Dès le début de la Révolution, en août 1789, l’Assemblée constituante pose les principes de la liberté de conscience et de la liberté d’opinion : « Nul ne doit être inquiété pour ses opinions, même religieuses, pourvu que leur manifestation ne trouble pas l'ordre public établi par la loi. » (article X de la Déclaration des droits de l’homme et du citoyen).

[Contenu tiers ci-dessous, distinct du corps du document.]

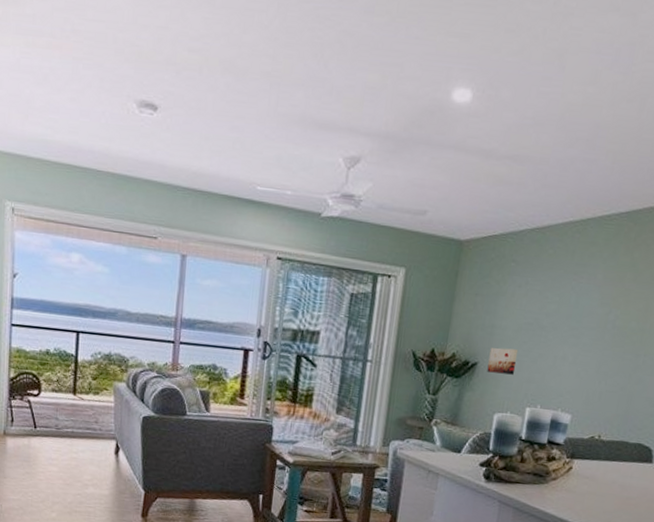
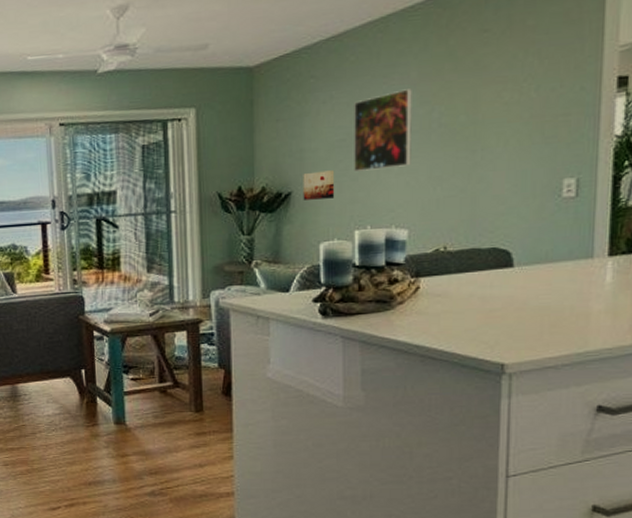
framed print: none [535,288,596,358] -> present [353,89,412,171]

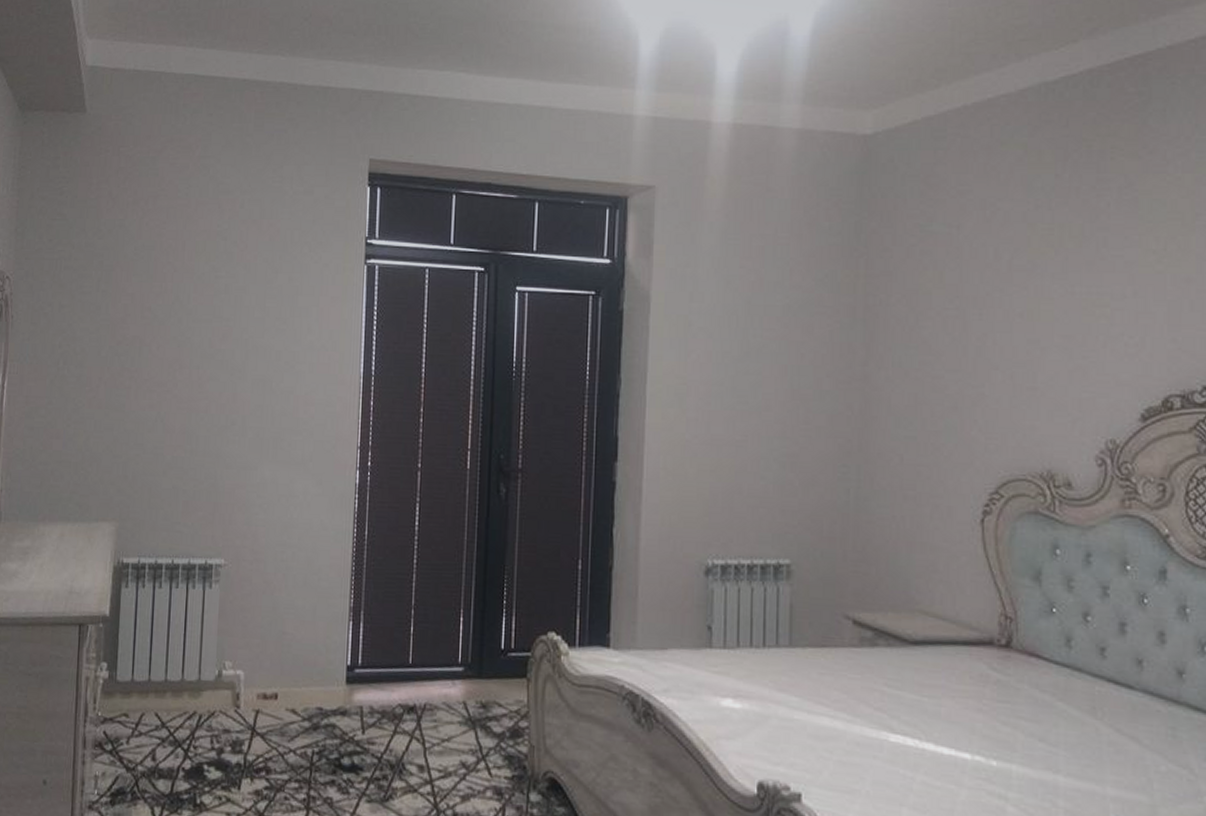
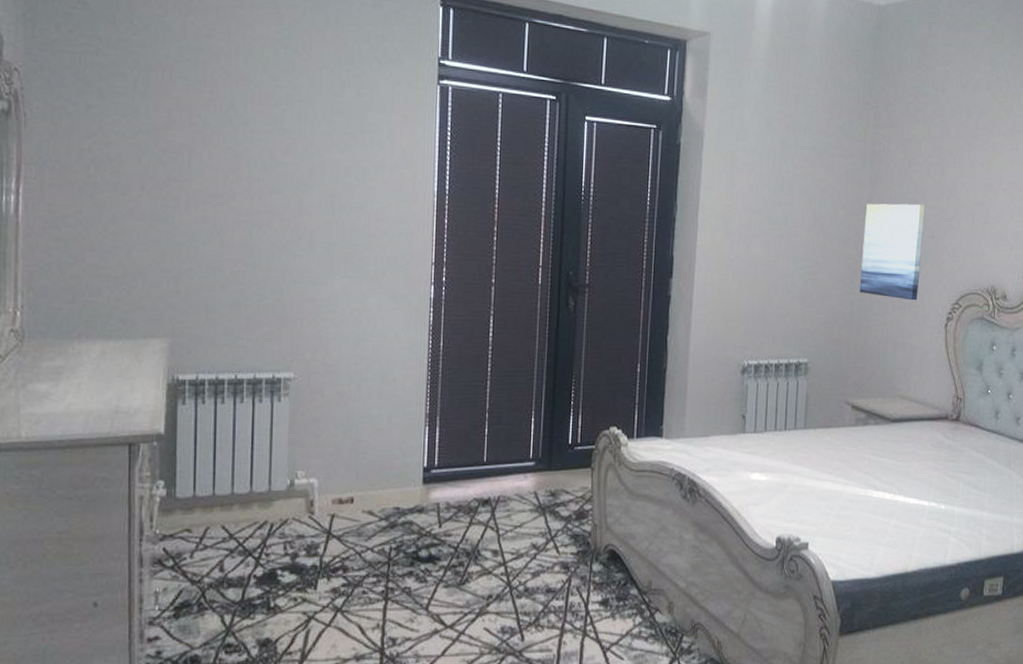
wall art: none [855,367,943,489] -> present [859,203,926,301]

Le 4 mars 1905, Aristide Briand, rapporteur d’une commission spéciale composée de trente-trois membres, présente à la Chambre une proposition d’apaisement, modérée et équilibrée. Le texte de synthèse est adopté par la Chambre (3 juillet) puis par le Sénat (6 décembre). La loi est promulguée le 9 décembre 1905.
Repères chronologiques
Février 1906 : L'application de la loi de Séparation donne lieu à de violents incidents à Paris et dans plusieurs départements au moment où l'administration procède aux inventaires des biens cultuels et demande l'ouverture des tabernacles. La loi de Séparation est condamnée, le 11 février 1906, par le pape Pie X dans son encyclique Vehementer nos qui critique les associations cultuelles et la compétence du Conseil d'Etat en matière de contestations relatives aux biens réclamés par plusieurs associations.;
1919 : l'Alsace (départements du Bas-Rhin et Haut-Rhin) et la Moselle, sous contrôle allemand en 1905, redevenus territoires français obtiennent de conserver leur statut concordataire dont l'application est précisée par les lois du 17 octobre 1919 et 1er juin 1924.